The blaze, which was reported at 12:45 a.m. Monday, spread quickly. It caused at least $130,000 damage but might have totaled the mosque because of extensive damage to the attic and roof supports, Wichita fire Capt. Stuart Bevis said. The cause of the fire has not been determined.
“We’re going to be taking a lot of steps” to review evidence because the fire involves a religious meeting place, Bevis said.
Jibril, who has been president of the association for most of its 32-year history, said it appeared the letters were written by the same person because they contained the same types of pictures and same handwriting.
One of the messages said “I don’t need to know anything else about you but 9/11,” and another contained drawings of Muhammed with a beard, Jibril said.
“We don’t allow pictures of the prophet,” he said.

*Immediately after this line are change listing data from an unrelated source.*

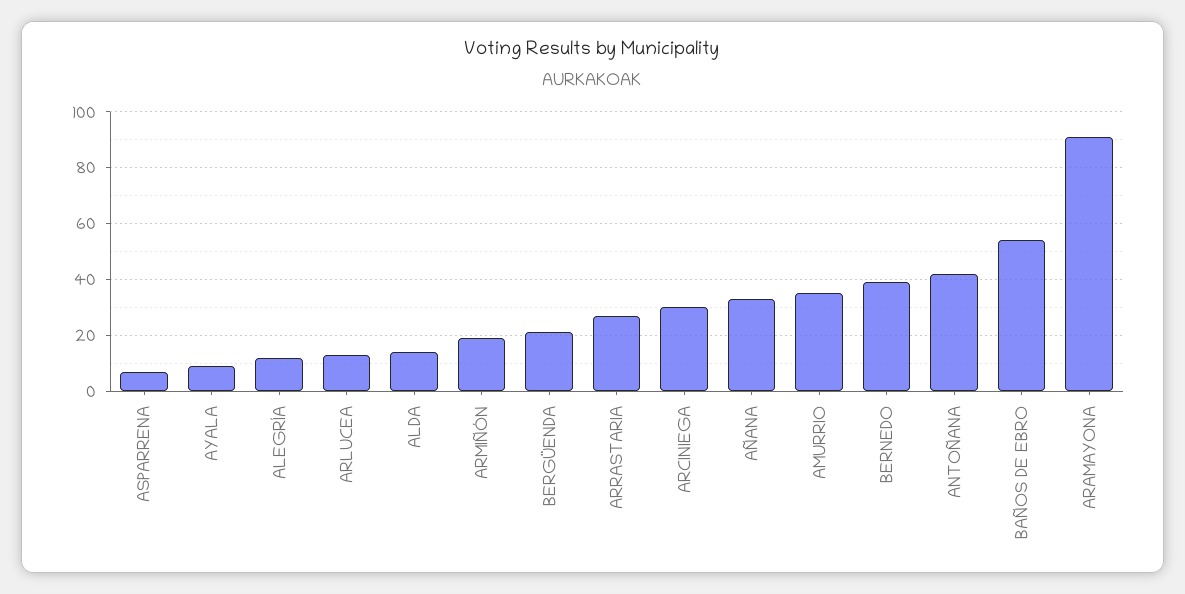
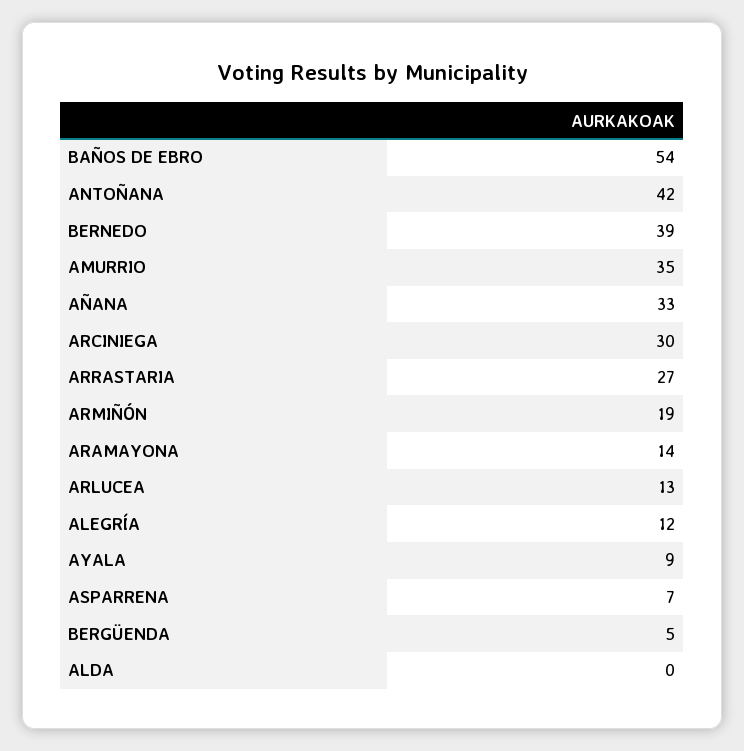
  {
    "ASPARRENA": 7,
    "AYALA": 9,
    "ALEGRÍA": 12,
    "ARLUCEA": 13,
-   "ALDA": 15,
+   "ALDA": 0,
    "ARMIÑÓN": 19,
-   "BERGÜENDA": 20,
+   "BERGÜENDA": 5,
    "ARRASTARIA": 27,
    "ARCINIEGA": 30,
    "AÑANA": 33,
    "AMURRIO": 35,
    "BERNEDO": 39,
    "ANTOÑANA": 42,
    "BAÑOS DE EBRO": 54,
-   "ARAMAYONA": 90
+   "ARAMAYONA": 14
  }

Most of the letters were mailed from somewhere in Texas, he said.
About 30 or 40 people attended Friday services at the mosque, which also held Sunday school classes, classes in Arabic, holiday prayers and other gatherings, said Jibril, who said it would be rebuilt.
Hussam Madi, a spokesman for the Islamic Society of Wichita, who delivered sermons at the mosque, said the fire was “very, very sad” for the people who prayed there.
Although two mosques are available in east Wichita, the mosque on the west side served members of the Muslim community throughout the city, Madi said. Muslims who fly out of town on Fridays often stop there to pray before they leave, he said.